--- begin EXTRACTED TEXT ---

The Pier Park design will be refined during the next five months, and residents will have a chance to provide comments. Construction is scheduled to start in 2017.
The Pier Park design will be refined during the next five months, and residents will have a chance to provide comments. Construction is scheduled to start in 2017.
Published July 10, 2015

ST. PETERSBURG — The pier, a project that divided families and neighbors and inspired a voter referendum that delayed the project at least two years, is officially under way.

The City Council on Thursday approved $5.2 million for the project, including contracts with the designers of Pier Park, its construction manager and the firm that will tear down the inverted pyramid that has stood for more than 40 years.

"It's time to move forward," council member Steve Kornell said, echoing the sentiments of the majority of his colleagues.

The vote came as a relief to Mayor Rick Kriseman, who as a candidate for the office promised a new pier by the end of 2015.

"Today, the Sunshine City took the final step in securing the future of the St. Petersburg pier, and our treasured waterfront, for generations to come," he said in a prepared statement.

Kriseman ordered city employees to begin preparing for demolition immediately. Thursday, public works teams were already removing cleats for docking boats, spokesman Ben Kirby said. That's ahead of work by the demolition contractor, who is expected to begin to remove metals and fixtures for recycling sometime this month and start actual demolition of the inverted pyramid in August.

It was more than 10 years ago that a study said that the pier approach and area around the pyramid were in bad shape and needed to be replaced. Council members voted in 2010 to demolish and start anew, but a voter referendum that opposed the new pier passed in 2013, putting a halt to the project. Though the inverted pyramid was shuttered back then, the city has continued to spend thousands of dollars for operating expenses and security at the overall facility. The most recent figure has been $36,000 a month.

--- end EXTRACTED TEXT ---
--- begin EXTRACTED INFORMATION ---

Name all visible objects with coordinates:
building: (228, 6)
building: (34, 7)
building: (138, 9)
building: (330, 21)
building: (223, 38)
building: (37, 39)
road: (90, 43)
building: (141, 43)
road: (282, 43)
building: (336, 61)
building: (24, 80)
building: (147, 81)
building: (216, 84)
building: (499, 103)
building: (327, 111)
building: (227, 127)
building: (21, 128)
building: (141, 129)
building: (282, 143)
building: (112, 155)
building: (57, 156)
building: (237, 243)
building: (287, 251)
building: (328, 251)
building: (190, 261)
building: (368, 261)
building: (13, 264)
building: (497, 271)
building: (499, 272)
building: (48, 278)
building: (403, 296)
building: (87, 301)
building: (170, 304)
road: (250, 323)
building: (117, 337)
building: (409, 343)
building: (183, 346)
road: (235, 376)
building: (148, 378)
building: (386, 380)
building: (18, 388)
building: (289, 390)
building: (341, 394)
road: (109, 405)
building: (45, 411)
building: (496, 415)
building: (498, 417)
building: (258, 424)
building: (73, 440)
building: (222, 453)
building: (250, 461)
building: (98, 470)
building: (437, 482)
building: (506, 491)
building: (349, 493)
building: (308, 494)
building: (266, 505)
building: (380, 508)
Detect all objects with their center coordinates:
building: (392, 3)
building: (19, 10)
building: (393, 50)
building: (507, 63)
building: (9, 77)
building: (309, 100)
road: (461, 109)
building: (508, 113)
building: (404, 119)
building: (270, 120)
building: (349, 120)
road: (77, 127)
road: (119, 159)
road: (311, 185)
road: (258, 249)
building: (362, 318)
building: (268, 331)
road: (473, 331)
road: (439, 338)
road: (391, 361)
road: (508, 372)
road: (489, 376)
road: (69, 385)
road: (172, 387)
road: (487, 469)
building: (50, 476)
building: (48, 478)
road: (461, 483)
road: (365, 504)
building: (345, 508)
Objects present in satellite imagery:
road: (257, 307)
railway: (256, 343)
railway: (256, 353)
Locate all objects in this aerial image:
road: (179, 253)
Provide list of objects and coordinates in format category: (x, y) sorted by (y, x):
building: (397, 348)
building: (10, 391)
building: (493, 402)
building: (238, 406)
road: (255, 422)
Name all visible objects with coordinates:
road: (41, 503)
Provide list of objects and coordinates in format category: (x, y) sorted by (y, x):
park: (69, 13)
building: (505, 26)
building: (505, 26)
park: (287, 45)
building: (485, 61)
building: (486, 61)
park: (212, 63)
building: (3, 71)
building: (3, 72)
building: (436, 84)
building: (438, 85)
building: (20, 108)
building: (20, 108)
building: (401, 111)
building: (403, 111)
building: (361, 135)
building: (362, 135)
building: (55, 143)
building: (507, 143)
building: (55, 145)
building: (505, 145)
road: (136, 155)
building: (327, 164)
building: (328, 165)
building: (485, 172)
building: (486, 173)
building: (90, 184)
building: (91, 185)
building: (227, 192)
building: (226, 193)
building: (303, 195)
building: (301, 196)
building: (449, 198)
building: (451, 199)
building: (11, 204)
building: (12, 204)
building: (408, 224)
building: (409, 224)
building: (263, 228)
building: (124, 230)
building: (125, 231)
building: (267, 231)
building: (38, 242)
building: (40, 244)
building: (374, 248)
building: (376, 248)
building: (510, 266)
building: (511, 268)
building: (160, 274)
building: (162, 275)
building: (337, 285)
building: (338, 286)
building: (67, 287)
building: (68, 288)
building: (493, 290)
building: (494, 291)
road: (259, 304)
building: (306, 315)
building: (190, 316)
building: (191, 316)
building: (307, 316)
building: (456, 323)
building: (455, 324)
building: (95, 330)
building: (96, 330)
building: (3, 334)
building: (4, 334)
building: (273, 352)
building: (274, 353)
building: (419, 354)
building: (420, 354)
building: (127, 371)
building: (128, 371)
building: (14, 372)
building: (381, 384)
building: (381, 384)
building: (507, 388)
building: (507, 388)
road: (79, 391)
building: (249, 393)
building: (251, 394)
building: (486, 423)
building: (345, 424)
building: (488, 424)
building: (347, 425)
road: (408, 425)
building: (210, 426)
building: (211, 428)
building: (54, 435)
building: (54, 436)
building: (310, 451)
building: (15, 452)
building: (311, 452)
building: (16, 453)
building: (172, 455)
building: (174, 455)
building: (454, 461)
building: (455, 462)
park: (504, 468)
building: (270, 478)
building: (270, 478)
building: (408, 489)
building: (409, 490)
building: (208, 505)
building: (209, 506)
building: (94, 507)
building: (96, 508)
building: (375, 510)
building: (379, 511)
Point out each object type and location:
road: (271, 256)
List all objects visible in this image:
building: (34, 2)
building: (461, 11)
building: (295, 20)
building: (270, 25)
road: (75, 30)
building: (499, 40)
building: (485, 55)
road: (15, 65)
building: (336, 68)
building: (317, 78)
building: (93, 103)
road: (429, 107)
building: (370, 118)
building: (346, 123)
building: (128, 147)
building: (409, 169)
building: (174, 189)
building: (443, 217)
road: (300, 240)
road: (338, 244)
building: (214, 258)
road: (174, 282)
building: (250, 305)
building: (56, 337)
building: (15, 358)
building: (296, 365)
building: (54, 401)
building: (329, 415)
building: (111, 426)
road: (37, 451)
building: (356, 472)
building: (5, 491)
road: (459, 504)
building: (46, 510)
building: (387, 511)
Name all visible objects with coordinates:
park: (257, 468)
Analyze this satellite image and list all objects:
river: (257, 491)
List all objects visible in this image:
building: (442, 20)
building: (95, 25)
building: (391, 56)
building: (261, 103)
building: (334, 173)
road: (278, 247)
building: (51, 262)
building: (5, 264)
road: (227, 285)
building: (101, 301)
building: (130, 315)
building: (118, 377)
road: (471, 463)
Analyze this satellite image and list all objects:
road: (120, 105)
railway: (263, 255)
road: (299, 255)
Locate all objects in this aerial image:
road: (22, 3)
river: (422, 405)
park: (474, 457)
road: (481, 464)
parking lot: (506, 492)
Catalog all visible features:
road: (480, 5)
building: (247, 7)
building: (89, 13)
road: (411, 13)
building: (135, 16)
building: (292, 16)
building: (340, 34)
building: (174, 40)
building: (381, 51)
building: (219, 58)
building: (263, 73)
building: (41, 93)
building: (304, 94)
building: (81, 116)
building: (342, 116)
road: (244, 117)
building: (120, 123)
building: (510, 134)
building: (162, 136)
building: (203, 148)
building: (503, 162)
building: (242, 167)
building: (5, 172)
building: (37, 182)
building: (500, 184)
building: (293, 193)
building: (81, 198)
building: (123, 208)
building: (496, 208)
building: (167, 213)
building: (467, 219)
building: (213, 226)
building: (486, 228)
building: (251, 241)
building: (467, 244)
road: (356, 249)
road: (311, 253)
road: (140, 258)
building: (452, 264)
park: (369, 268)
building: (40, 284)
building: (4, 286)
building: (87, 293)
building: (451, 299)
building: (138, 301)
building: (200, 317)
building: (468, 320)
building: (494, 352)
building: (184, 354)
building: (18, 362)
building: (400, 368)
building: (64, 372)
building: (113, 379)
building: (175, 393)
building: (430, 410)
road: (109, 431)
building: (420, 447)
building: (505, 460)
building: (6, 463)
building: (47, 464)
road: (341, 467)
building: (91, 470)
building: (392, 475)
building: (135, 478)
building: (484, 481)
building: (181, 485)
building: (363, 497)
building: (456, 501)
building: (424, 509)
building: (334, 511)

--- end EXTRACTED INFORMATION ---

• _PROBLEM TO SOLVE_
Reproduce the stretch of the St. Petersburg pier article from "ST. PETERSBURG —" through "a prepared statement.".

• _ANSWER BELOW_
ST. PETERSBURG — The pier, a project that divided families and neighbors and inspired a voter referendum that delayed the project at least two years, is officially under way.

The City Council on Thursday approved $5.2 million for the project, including contracts with the designers of Pier Park, its construction manager and the firm that will tear down the inverted pyramid that has stood for more than 40 years.

"It's time to move forward," council member Steve Kornell said, echoing the sentiments of the majority of his colleagues.

The vote came as a relief to Mayor Rick Kriseman, who as a candidate for the office promised a new pier by the end of 2015.

"Today, the Sunshine City took the final step in securing the future of the St. Petersburg pier, and our treasured waterfront, for generations to come," he said in a prepared statement.